One year ago today. (AP Photo/Andrew Harnik)
The best that can be said of Ted Cruz is not that he is not Donald Trump.
If only.
The trouble with Ted Cruz is that he is like Donald Trump in ways that are actively bad (ideas about how to treat Muslims, for one) and not like Donald Trump in good ways (say, having more charm than a plate of cold liver).
He is not Donald Trump in the sense that he is actually less appealing than Donald Trump. Some people who have met Trump like him. Whereas Sen. Lindsey Graham (R-S.C.) joked, “If you killed Ted Cruz on the floor of the Senate and the trial was in the Senate, nobody would convict you.”
In other words, Cruz is a less electable, less watchable Trump whom most people who have met him despise — but apart from these minor deficiencies, he is the last best hope of the Republican party.
Somehow, he managed to turn the fact that he is anathema to all who meet him to his advantage (“You know who ELSE they reviled and persecuted and muttered all kinds of evil against?”) and since this election rewards purity above all other characteristics except entertainment value, he is now the last man left standing in the race. (John Kasich is still standing too, but off several miles away from the race rambling to himself about “mosaics” and “moments in time.”)
In fact, Graham had towalk back his comments:“When I joked about killing my distinguished colleague, that didn’t mean I was opposed to him becoming president.”
And on Wednesday, Jeb(!) Bush endorsed Cruz, sending his exclamation point to trot sadly at Cruz’s heels, following its old master with reproachful eyes until he vanished from sight down the tarmac.
This endorsement would run counter to Cruz’s narrative that The Fact That No One Who Has Ever Met Me Can Stand Me Is Just A Sign of My Purity if Jeb could have found a single positive thing to say about Cruz apart from the Winston Churchill formula “If Hitler invaded Hell, I would at least make a favorable reference to the devil in the House of Commons.” (“Ted is a consistent, principled conservative who has demonstrated the ability to appeal to voters and win primary contests,” Bush said in a statement. Consistent! Just like my neighbor who plays the ukulele after midnight.)
I suppose with Cruz you can feel sure that people won’t vote for him just for the entertainment value, because — what entertainment value? Part of Trump’s obscure charm is the fact that you never know what is going to come out of his mouth, and he certainly gives off the impression that he doesn’t know either.
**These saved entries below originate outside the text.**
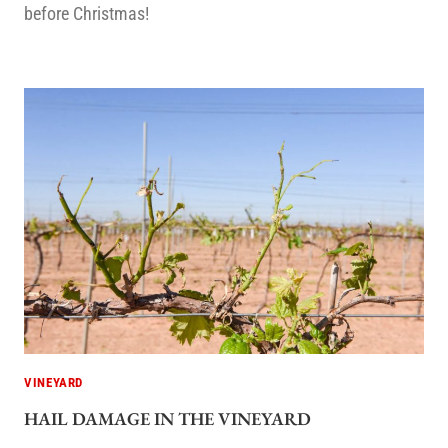
before Christmas!
VINEYARD
HAIL DAMAGE IN THE VINEYARD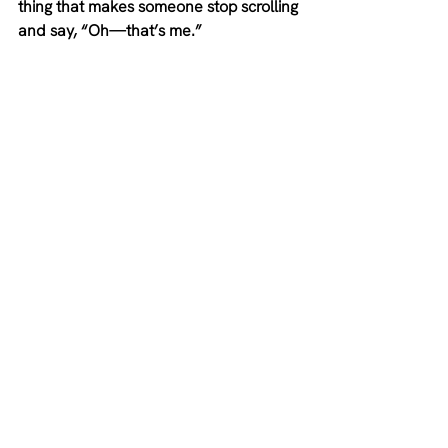
thing that makes someone stop scrolling 
and say, “Oh—that’s me.”
Just because your work has wide-
reaching benefits doesn't mean you 
need to speak to everyone at once.
When we do, we just end up with a 
watered-down and vague message, 
and people don’t stop scrolling for 
generic. They stop for something that 
hits.
That’s why I don’t believe in the ideal 
client avatar exercise where you need 
to know her name is Jenny, she’s 34, 
and she had a kale smoothie for lunch 
yesterday.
With Cruz, on the contrary, you have the sense that every off-the-cuff remark is something he has been rehearsing carefully in the mirror for the last 40 years. Perhaps over-rehearsing. Cruz is the guy in the yearbook voted Most Likely To Cackle and Murmur “Everything Is Proceeding As I Have Foreseen.”
The Trump campaign is a dumpster fire from which you can’t tear your eyes away. The Cruz campaign lacks that charisma.
But it’s not like Cruz is a more rational, statesmanlike voice. Bush said he would “overcome the divisiveness and vulgarity” of Trump but — how? I guess he hasn’t talked about his hand size?
This is Ted Cruz we’re talking about, the Ted Cruz who upset a small child at one of his rallies by saying that the world was on fire. (“The world is on fire?” “Yes. The world is on fire.”)
This is Ted “I don’t know if sand can glow in the dark but we’re going to find out” Cruz.
Ted Cruz is a less personable Donald Trump who will definitely carpet bomb things, as opposed to Trump who only might say he will carpet bomb things if he did not understand the question. Trump does not want people to die in the street. Cruz thinks this is soft.
The best that can be said about Trump is that maybe he does not mean any of the insane things that he is saying. That has never been said of Cruz.
Trump wants to stop Muslims from coming to the country. (Note: It is insane that this is a normal sentence that we are typing in America in 2016. I feel like a thoroughly boiled frog.) Cruz just wants police to be empowered to “patrol and secure Muslim neighborhoods before they become radicalized.” (Thank goodness we’re getting away from the divisiveness and vulgarity that have plagued the race.)
But is this endorsing the frying pan to avoid the fire, or the fire to avoid the frying pan?